WHAT YOU SHOULD DO: Using the material below, print the line that contains "succulent plant: none", the line that contains "bread loaf: none", and every line in between, exactly and nothing else.
━━━━━ DATA EXCERPTS
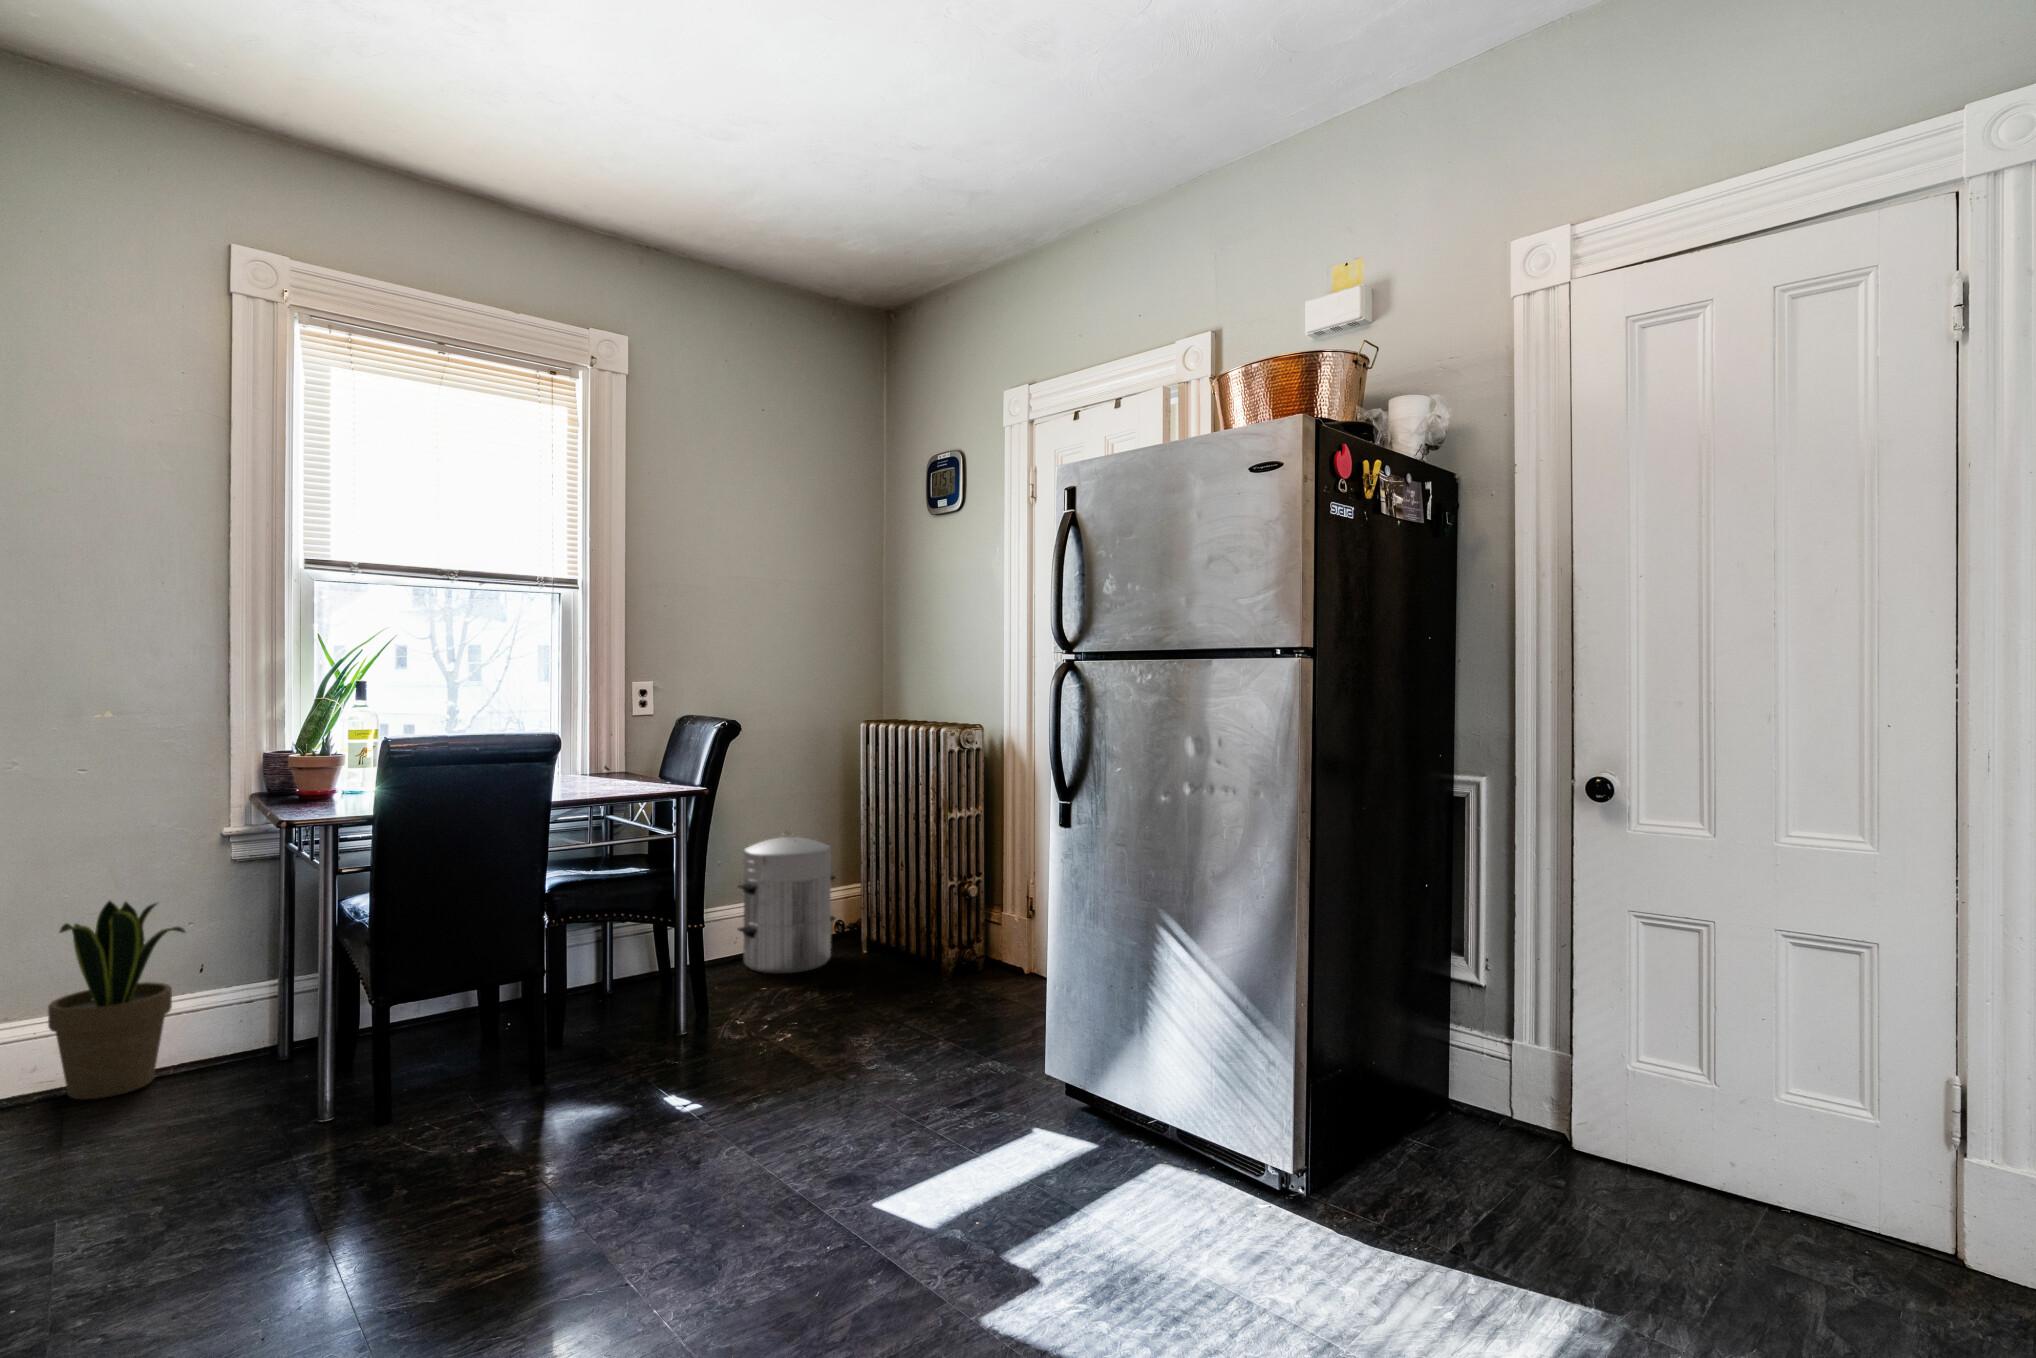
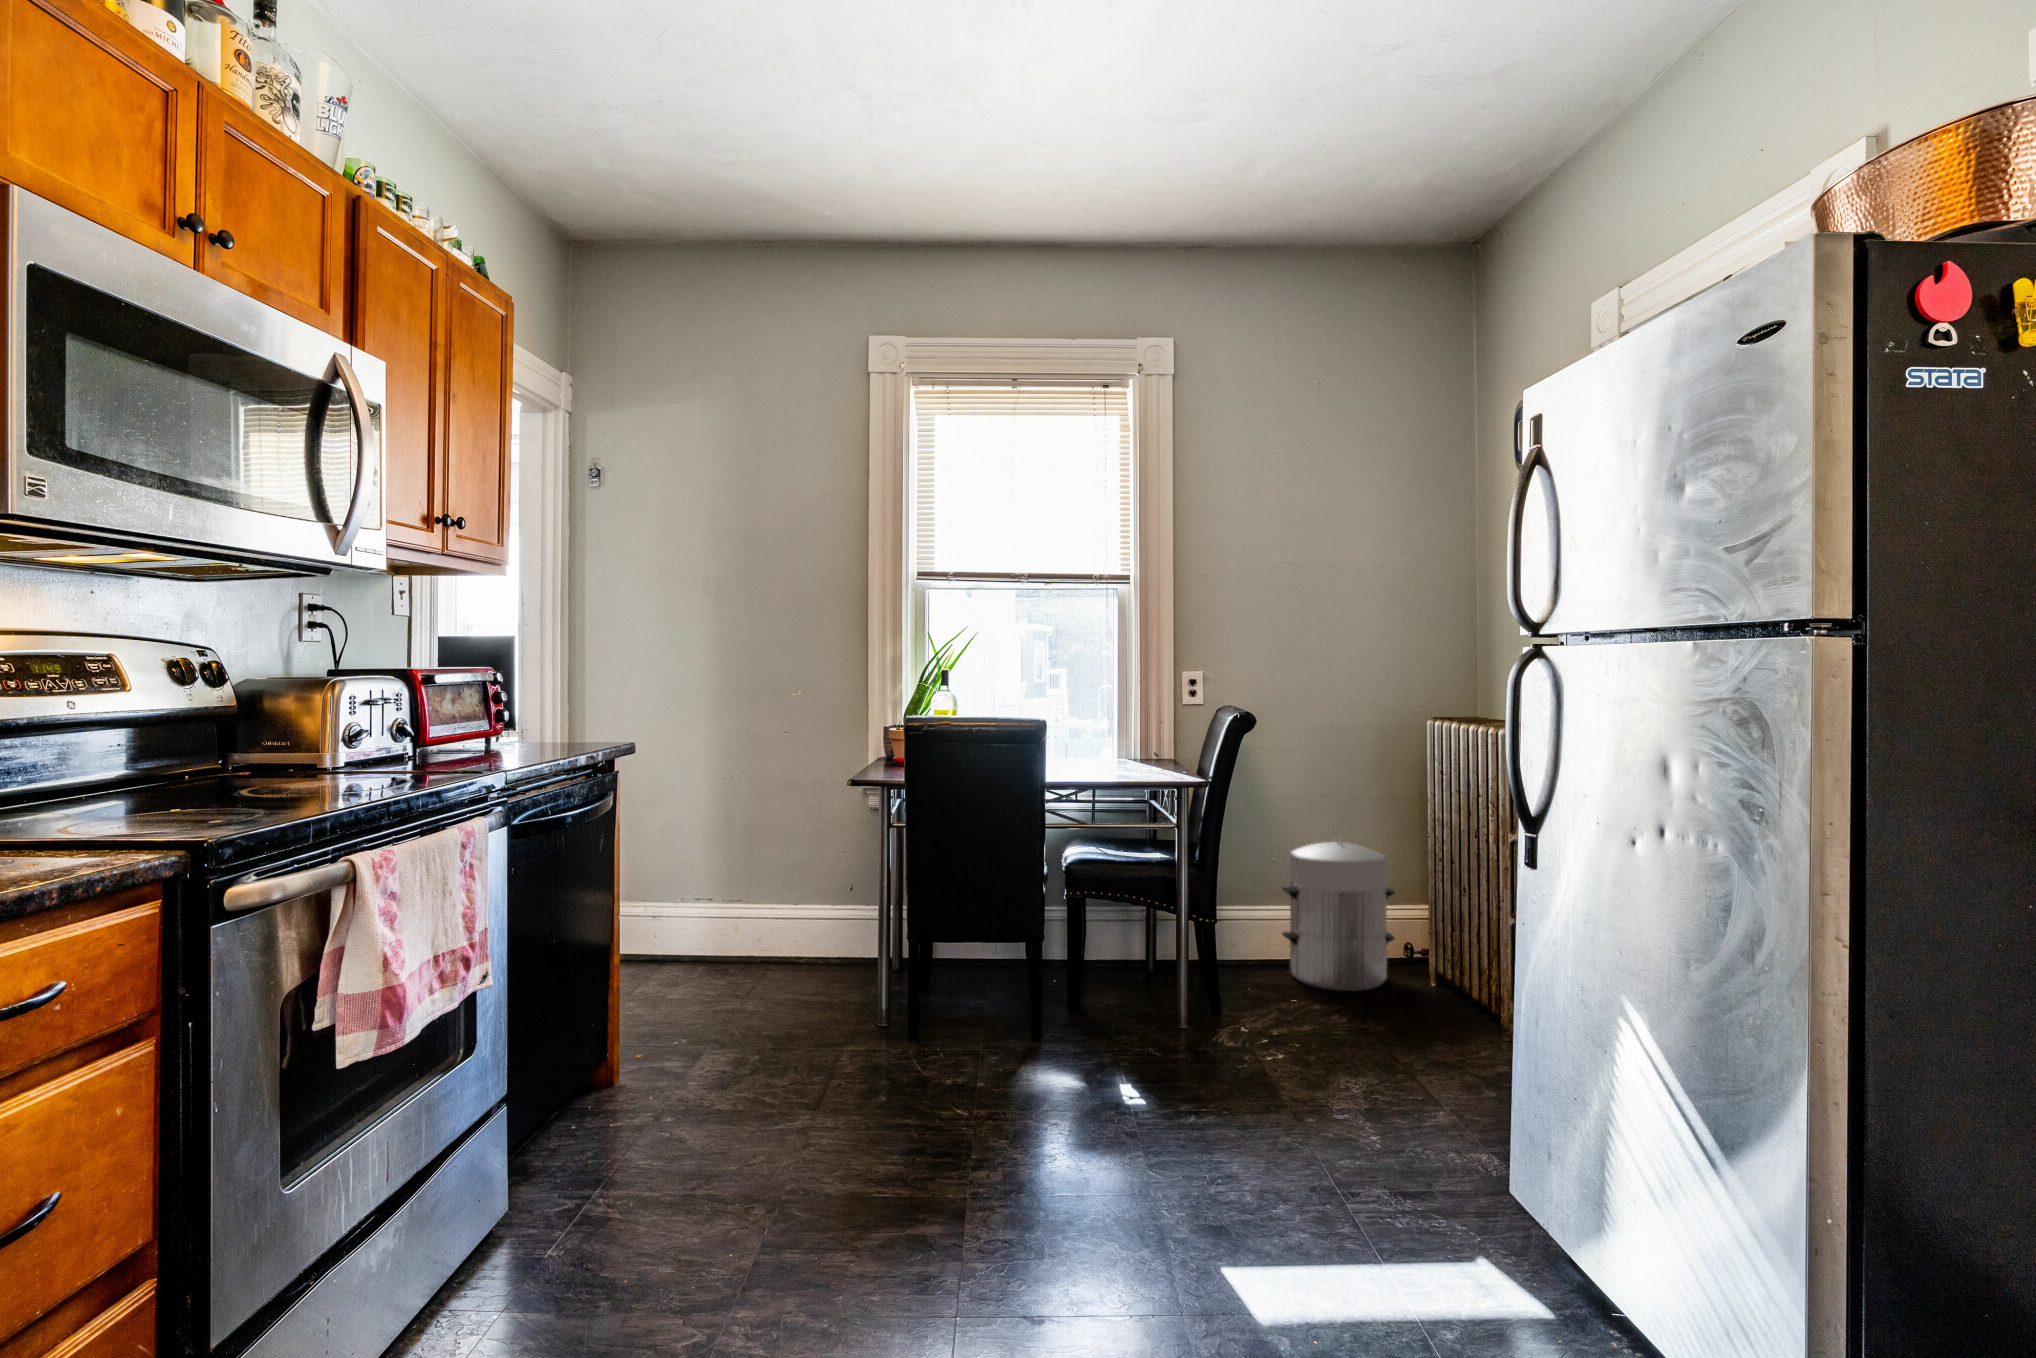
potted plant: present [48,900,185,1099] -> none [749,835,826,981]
━━━━━━━━━━
━━━━━ DATA EXCERPTS
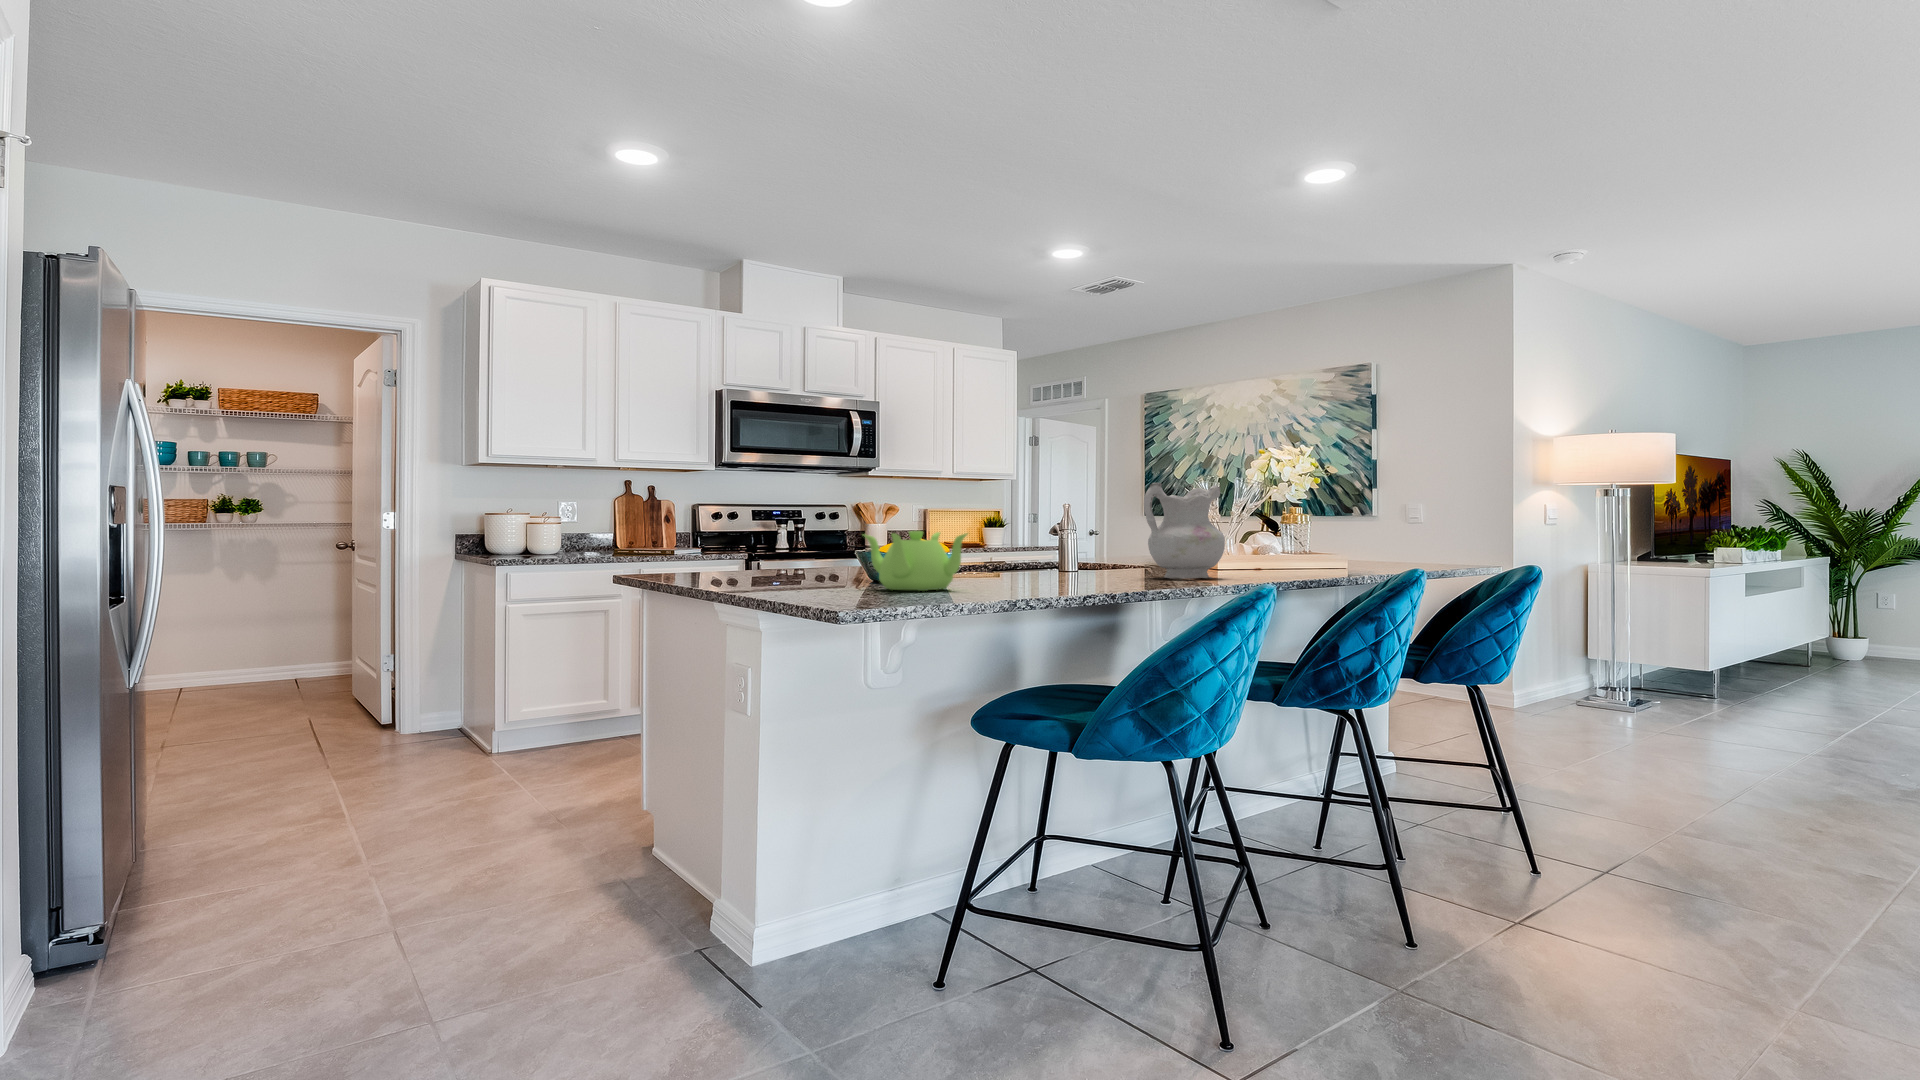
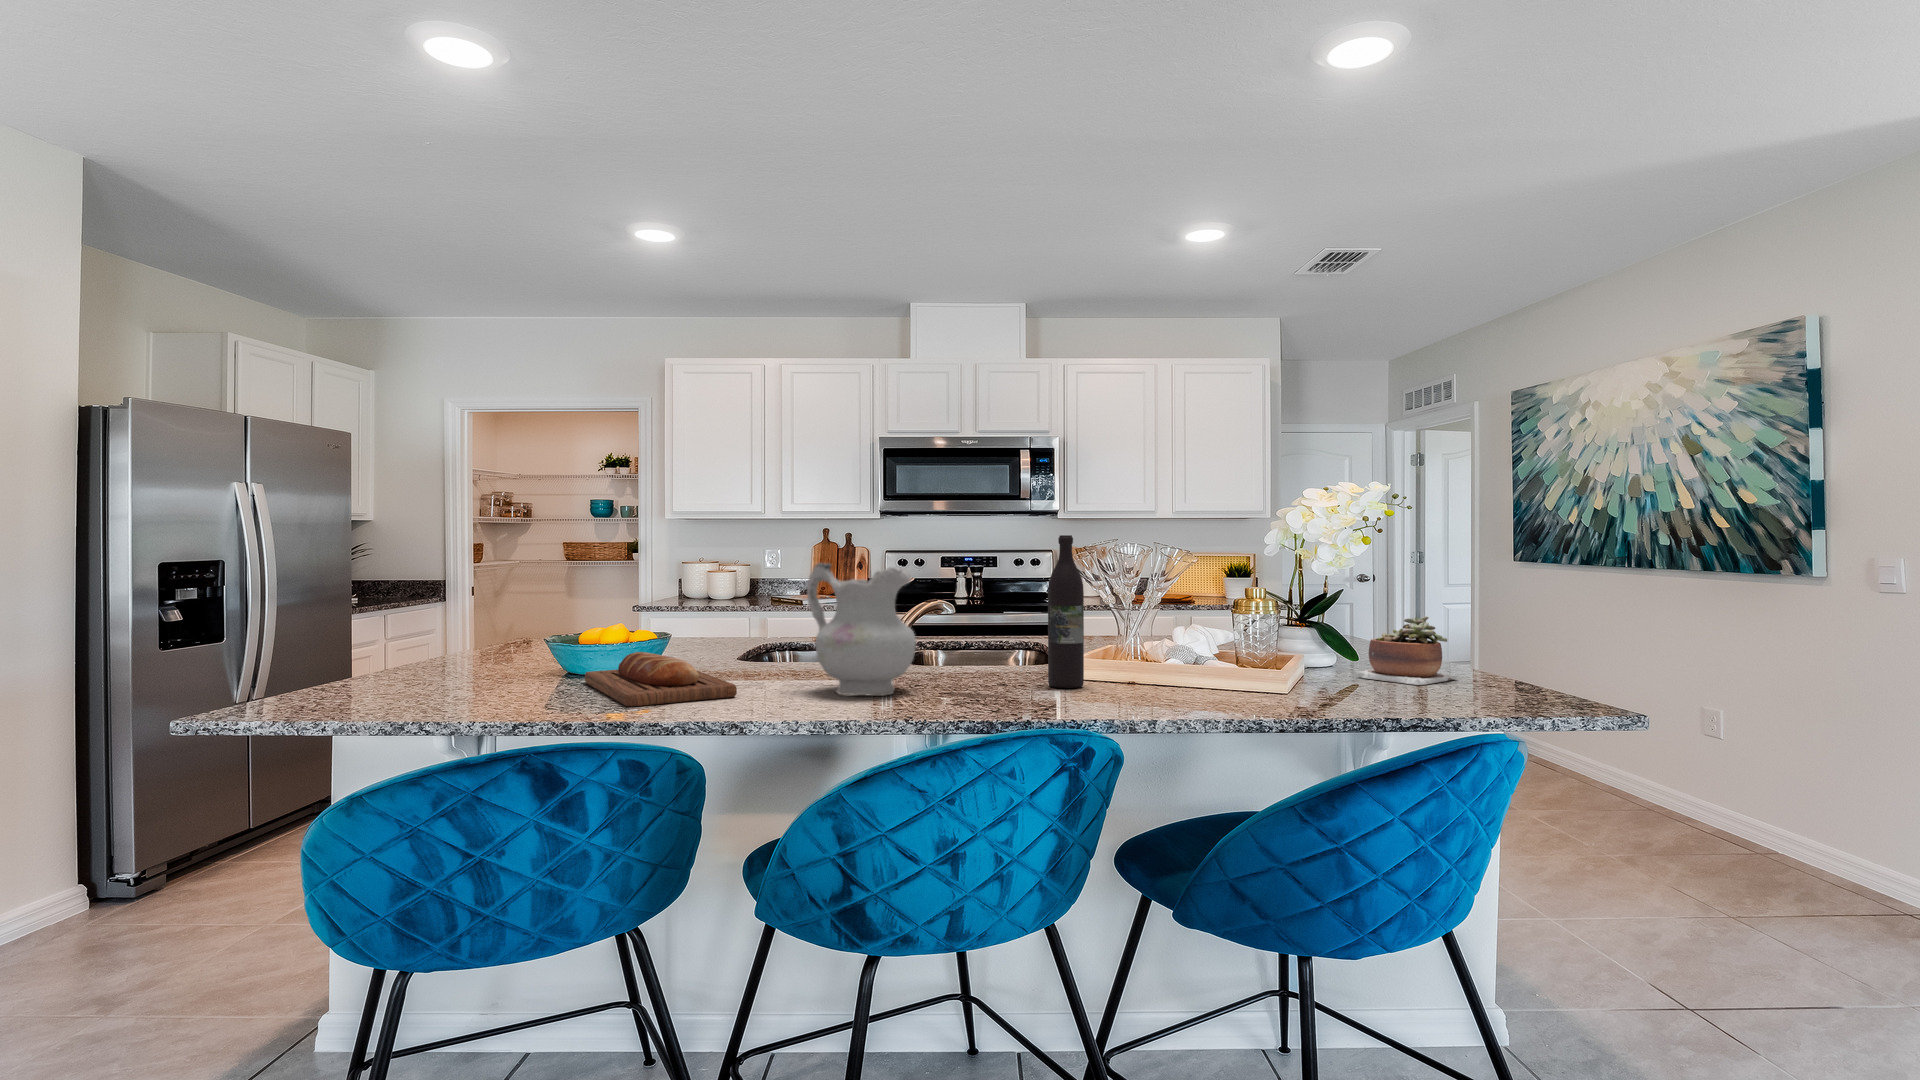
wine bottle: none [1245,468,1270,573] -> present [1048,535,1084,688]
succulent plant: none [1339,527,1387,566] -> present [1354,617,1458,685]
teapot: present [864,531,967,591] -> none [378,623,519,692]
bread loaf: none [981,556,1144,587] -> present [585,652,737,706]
━━━━━━━━━━
RESULT:
succulent plant: none [1339,527,1387,566] -> present [1354,617,1458,685]
teapot: present [864,531,967,591] -> none [378,623,519,692]
bread loaf: none [981,556,1144,587] -> present [585,652,737,706]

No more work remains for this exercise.